The Marangatu La Lomita visit has impacted me deeply and I still think about it. On the trip back to our home, Missionary Cho commented that the kids there are hungry and that they don’t really get food, especially ones who do not have any parents. He mentioned that the church till recently had served food ( bread and milk) for about 150 kids on a consistent basis every Sunday. He also mentioned that it costs about $40 US dollars per week. I asked why they stopped. He answered that the person who was supporting it stopped. Annie and I were both moved to help out.
The incident that keeps reminding me of La Lomita goes like this:
After the service was over gifts and drinks of orange tang were passed out to all the kids. The juice was not cold, or made in any sanitary way. It was mixed in some sort of large plastic bucket and passed out in washed and reused plastic cups. From nowhere, the pastor of that church pulled out a new, unopened, cold, refreshing bottle of coke and poured it into nice metal cups for Missionary Cho and I.
As soon as I received the cup, I realized that there were white specks floating around inside. I took my finger and fished them out. The more I stirred the water, the more white specks came out. I then looked carefully and noticed that the specks were coming off of the cup. I didn’t want to drink it in fear of getting sick. . . at the same time I didn’t want to offend the giver. I understand that this is a luxury that they are giving. I decided I needed to drink it and devised a way to drink it in a way to avoid the specks.

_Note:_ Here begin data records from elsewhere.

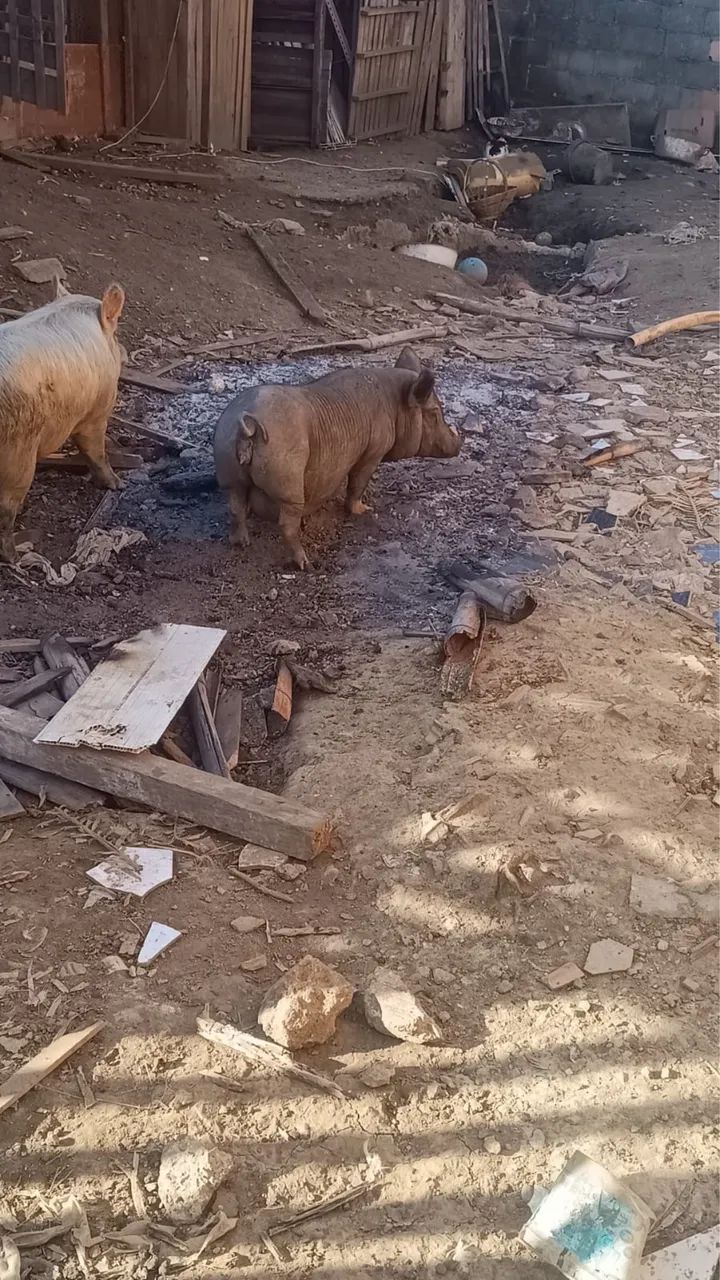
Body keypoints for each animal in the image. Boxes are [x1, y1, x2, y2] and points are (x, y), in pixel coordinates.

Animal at [0, 282, 125, 562]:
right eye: (116, 335)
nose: (124, 352)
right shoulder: (96, 411)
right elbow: (95, 451)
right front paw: (117, 485)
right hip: (18, 454)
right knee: (5, 509)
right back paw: (14, 557)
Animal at [213, 348, 461, 569]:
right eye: (435, 413)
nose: (458, 446)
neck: (397, 405)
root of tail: (248, 424)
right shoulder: (372, 453)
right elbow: (357, 483)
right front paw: (364, 510)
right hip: (287, 475)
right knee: (287, 521)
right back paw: (305, 564)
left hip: (227, 461)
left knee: (235, 504)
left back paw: (241, 544)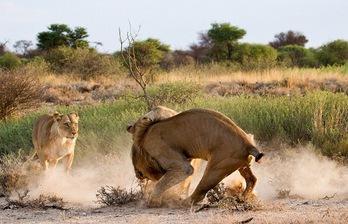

Even though I did this, I was still getting specks in my mouth which I was spitting out, so I decided that I could not drink this and needed a way to throw it away. What a shame. So I used Annie as an excuse, I asked, them where Annie was so that I can give her the rest. They told me that she already got a cup. DARN IT. I had to think of another plot. Meanwhile, I kept sipping away at it, and kept spitting out. I got it down to half way and could not take it any longer. I walked away and as discreetly as possible threw the rest away. I hope nobody saw me.
Soon after, we as we were leaving, I hear from Annie that she got a sip and that she shared most of it with the other kids who basically finished hers. I thought to myself. DARN! All those kids that would have killed to have a cold soda. I could have shared it. At the same time, I didn’t want to share that wasn’t clean. At the same time, the cups and the plastic tub they used were probably not any more cleaner than the cup that I had. DARN! Do you see the conflict?
I’m not sure even now what would have been the better decision. However, I believe that my heart needed to be in the right place. When I think of those kids and my foul heart, I get tears in my eyes. My selfish nature embarrasses me.
Through this, I have learned about how selfish I am . . I who have come to this country in the name of Jesus and for His Mission . . . how shameful. I thank God for reviling this to me now. We are working hard to adjust to this country’s language and values. Our heart is also being broken and remolded for His purpose. Please continue to pray for us.